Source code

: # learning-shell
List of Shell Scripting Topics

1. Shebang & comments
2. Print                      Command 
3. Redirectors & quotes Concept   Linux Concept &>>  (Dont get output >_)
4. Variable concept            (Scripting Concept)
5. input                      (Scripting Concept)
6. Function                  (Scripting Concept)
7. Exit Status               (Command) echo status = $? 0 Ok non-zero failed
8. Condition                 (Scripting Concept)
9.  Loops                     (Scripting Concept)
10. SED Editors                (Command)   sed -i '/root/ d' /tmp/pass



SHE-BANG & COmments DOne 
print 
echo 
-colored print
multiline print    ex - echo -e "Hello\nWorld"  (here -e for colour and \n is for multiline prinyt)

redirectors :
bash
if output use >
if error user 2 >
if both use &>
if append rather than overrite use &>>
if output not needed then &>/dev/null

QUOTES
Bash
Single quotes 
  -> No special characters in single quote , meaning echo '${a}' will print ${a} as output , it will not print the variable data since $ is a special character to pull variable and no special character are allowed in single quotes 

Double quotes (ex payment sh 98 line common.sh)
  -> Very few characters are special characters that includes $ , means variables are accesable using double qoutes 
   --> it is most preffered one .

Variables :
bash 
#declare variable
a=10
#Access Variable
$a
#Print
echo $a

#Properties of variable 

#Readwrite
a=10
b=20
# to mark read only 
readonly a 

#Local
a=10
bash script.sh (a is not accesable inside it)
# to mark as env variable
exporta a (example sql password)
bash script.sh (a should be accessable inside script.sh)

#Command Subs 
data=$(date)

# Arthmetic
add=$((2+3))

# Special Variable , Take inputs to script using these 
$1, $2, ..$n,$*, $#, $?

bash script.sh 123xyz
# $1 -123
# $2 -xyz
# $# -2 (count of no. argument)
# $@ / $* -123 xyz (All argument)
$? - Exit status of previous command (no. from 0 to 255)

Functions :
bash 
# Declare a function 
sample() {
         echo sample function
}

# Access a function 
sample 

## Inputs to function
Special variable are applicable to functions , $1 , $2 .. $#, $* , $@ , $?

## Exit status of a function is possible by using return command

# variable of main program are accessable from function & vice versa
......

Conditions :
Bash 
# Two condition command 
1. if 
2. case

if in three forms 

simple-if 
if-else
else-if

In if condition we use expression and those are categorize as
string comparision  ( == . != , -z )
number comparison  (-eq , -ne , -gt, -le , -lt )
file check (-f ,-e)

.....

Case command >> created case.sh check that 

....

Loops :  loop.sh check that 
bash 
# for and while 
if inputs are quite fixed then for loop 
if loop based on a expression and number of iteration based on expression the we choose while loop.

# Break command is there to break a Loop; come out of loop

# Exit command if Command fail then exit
◆ ◆ ◆ ◆ ◆
▶ [Prompt]:
Wherever the word "number" appears in a line of the data above, copy that line.

▶ [Response to the task]:
number comparison  (-eq , -ne , -gt, -le , -lt )
if loop based on a expression and number of iteration based on expression the we choose while loop.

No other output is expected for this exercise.